### Consigne
Traduisez en anglais la phrase suivante, tirée de l’article sur les élections allemandes : « La Chancelière s’engage vis-à-vis de ses électeurs à dédier tout excédent budgétaire au remboursement de la dette publique allemande au cours de son prochain mandat, si elle est réélue. »

### Texte fourni
-=-=-=-=-
Allemagne : A la pêche aux électeurs

par Caroline Newhouse, économiste chez BNP Paribas

A trois mois des élections générales qui se tiendront le 22 septembre prochain, la CDU et la CSU, son pendant bavarois, ont dévoilé leur plateforme électorale commune, un document de 120 pages intitulé « Programme du gouvernement pour l’Allemagne 2013-2017 ».

Au cours de la conférence de presse qui a suivi, la Chancelière a rappelé que les deux principaux défis que l’Allemagne devait relever dans les prochaines années étaient la mondialisation et le vieillissement de sa population. Dans à peine douze ans, la population active allemande sera inférieure de 6 millions à son niveau actuel (plus de 10% de baisse), a-t-elle rappelé. Fort de ce constat, le programme électoral s’articule autour de deux axes : la place de l’Allemagne en Europe d’une part et un plan de relance visant les classes moyennes d’autre part.

Le futur de l’Allemagne en Europe

Tout d’abord et contrairement au SPD, la CDU / CSU reste opposée à un dispositif commun de garantie des dépôts bancaires ainsi qu’à l’émission d’eurobonds qui déboucherait, selon elle, sur une mutualisation des dettes européennes. Par ailleurs, le parti d’Angela Merkel se montre toujours aussi intransigeant à l’égard des pays qui ne respecteraient pas le pacte de stabilité et de croissance : ces derniers doivent être sanctionnés. De fait la CDU / CSU veut que soit appliqué aux autres pays membres de la zone euro la même recette que celle qu’elle a elle-même adoptée à l’échelle fédérale. La Chancelière s’engage vis-à-vis de ses électeurs à dédier tout excédent budgétaire au remboursement de la dette publique allemande au cours de son prochain mandat, si elle est réélue.

Cette gestion vertueuse des finances publiques constitue, selon elle, la condition nécessaire pour garantir le plein emploi et préserver un environnement favorable aux entreprises. L’investissement public dans les domaines qui préparent l’avenir l’éducation, comme la recherche et les infrastructures, sera prioritaire. Enfin, vis-à-vis de la Turquie la ligne reste toujours aussi ferme. Le pays est jugé trop grand et avec une structure économique trop différente de celle l’UE pour qu’une adhésion soit envisageable. En revanche, la CDU / CSU est favorable au principe de l’ouverture d’un nouveau chapitre des négociations entre l’UE et la Turquie mais seulement après la publication du rapport annuel de la Commission européenne sur l’harmonisation de la législation turque avec les règles et pratiques de l’Union, soit en octobre prochain.
-=-=-=-=-
### Données recueillies
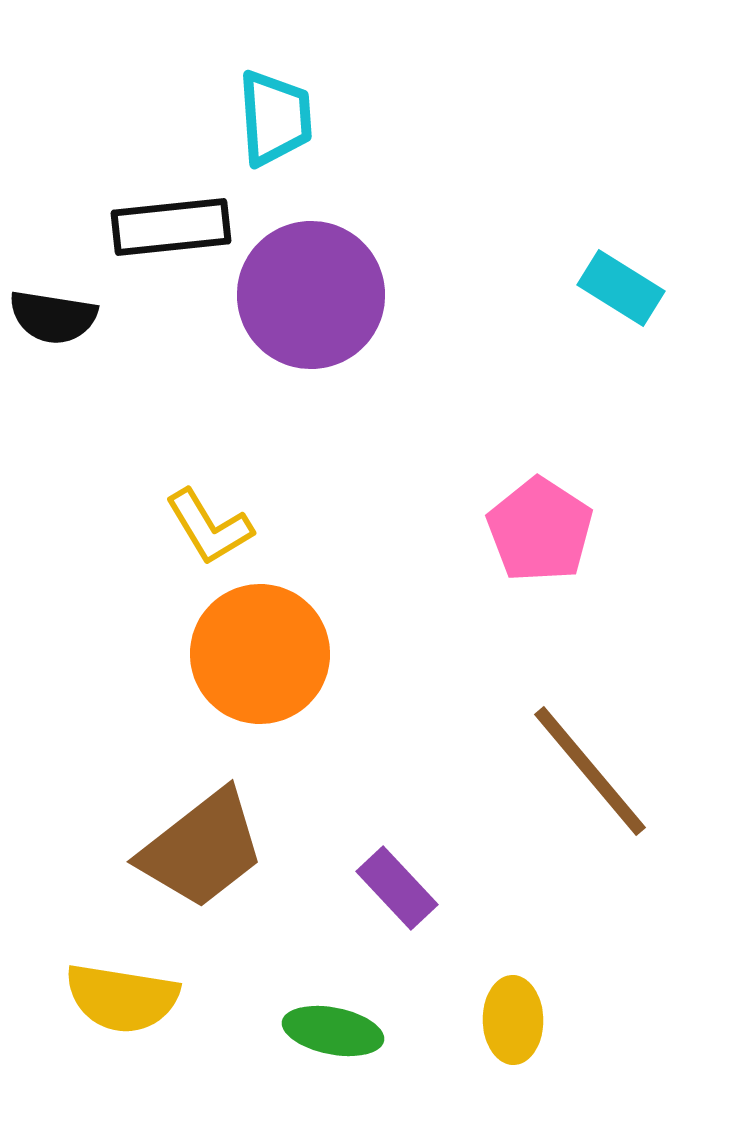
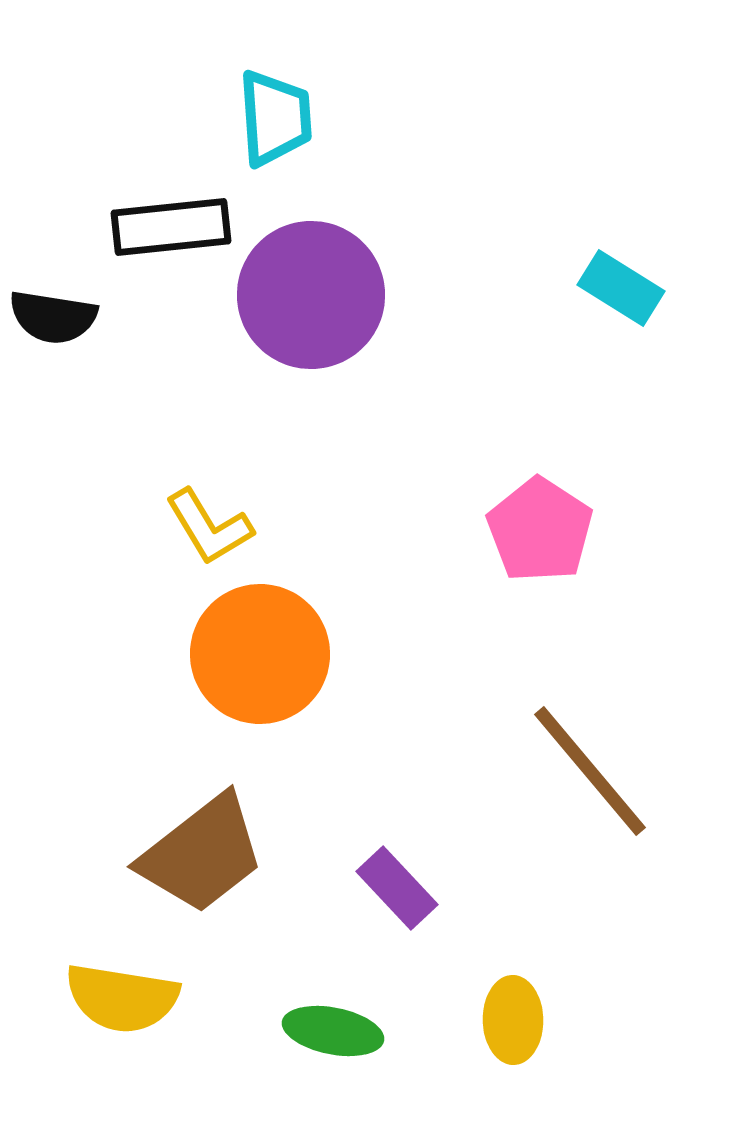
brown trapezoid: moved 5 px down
-=-=-=-=-
### Résultat attendu
The Chancellor pledges to her voters that she will devote any budget surplus to paying down Germany's public debt during her next term, if she is reelected.